Muholi’s “Bester” series of photos, for example, shot in 2015, call to mind early illustrations meant to catalog hair types and facial features of Africans. The pictures mimic the submissive posturing expected of models as they were reduced — in the name of science, entertainment and journalism — from actual humans to exoticized illustrations of African culture.

But Muholi takes them back, and posits them in a more empowered 21st century. In “Bester V, Mayotte, 2015,” balls of steel wool used for scrubbing pots substitute for what might be the coils of braided African hair that captivated Western civilization. In “Bester I,” contemporary, wooden clothespins replace what could be a headdress and earrings.

And as usual, in Muholi’s photos, there is the stare that suggests: “I am watching you as you look at me.” The subjects get a say in this visual exchange. The exhibit’s title, “Somnyama Ngonyama,” translates from Zulu into English as “Hail the Dark Lioness” —   and there is very much a sense of hunter being captured by game in this show.

The “Bester” series also has references to Muholi’s personal story, as do several of the photos that lean into family history. There’s the “MaID” series, which connects to the work of Muholi’s mother as a domestic, with the “ID” capitalized to show the images’ place in the artist’s self “identification.”

The personal, however, is only a part of the story. Muholi reaches widely with photos at or about historic events, ranging from racial injustices to segregated beauty pageants. One photo references the now-notorious death of African-American Sandra Bland, who was found hanged in a Texas jail in 2015. Another associates with the 2012 Marikana massacre, in which South African police killed 34 striking miners.
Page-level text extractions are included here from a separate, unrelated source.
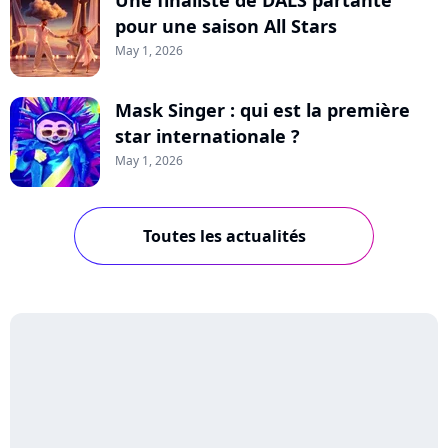
Une finaliste de DALS partante
pour une saison All Stars
May 1, 2026
Mask Singer : qui est la première
star internationale ?
May 1, 2026
Toutes les actualités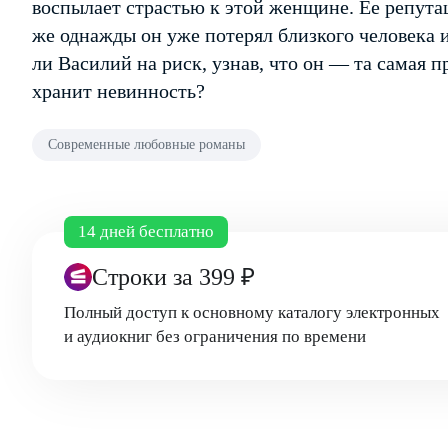
воспылает страстью к этой женщине. Ее репута
же однажды он уже потерял близкого человека 
ли Василий на риск, узнав, что он — та самая п
хранит невинность?
Современные любовные романы
14 дней бесплатно
Строки
за 399 ₽
Полный доступ к основному каталогу электронных
и аудиокниг без ограничения по времени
The photo “Bayephi I, Constitution Hall, Johannesburg, 2017” positions Muholi behind bars at the prison where Nelson Mandela was twice jailed.

Muholi mixes political messages with environmental concerns and, in trademark style, connects current ideas to African traditions, making them timeless.

In “Sebenzile, Parktown, 2016,” Muholi wraps themself in a crown of what might be a vacuum cleaner or washing machine hose. In another, “Ziphelele, Parktown, 2016,” they ring their body with rubber tires. There are echoes of ceremonial apparel in both shots, though they also appear to raise questions about the health of a planet overloaded witih non-recyclables.

In that way, there’s a duality to all of the work. On one hand, it challenges viewers directly, eye-to-eye, but on the other it begs you to look and decipher symbols that give the photos added depth.

For example, “Bhekezakhe, Parktown, 2016,” has Muholi adorned in an elegant white necklace wrapped around their neck and bodice. Upon closer inspection, though, the jewelry is made from plastic cable ties, the kind that security forces now use to cuff prisoners.

It’s possible to find different meanings in these self-portraits and to apply them broadly,  and this is where these images best resonate. The artist carries an unmistakable Africaness in this work, through both an emphasis on skin color and on attention to time-tested customs, real and imagined. But Muholi is a citizen of the world in these photos and forces us to recognize that, making the location of each shot — Oslo, Charlottesville, Sardinia, Philadelphia, Paris, Capetown — an official part of each photo’s title.

Muholi shows us that being Black is similar across the globe, and that its “otherness” crosses borders of place and time — as easily as the airplanes that carry artists to disparate destinations, and as seamlessly as one style of art or photography blends into the next.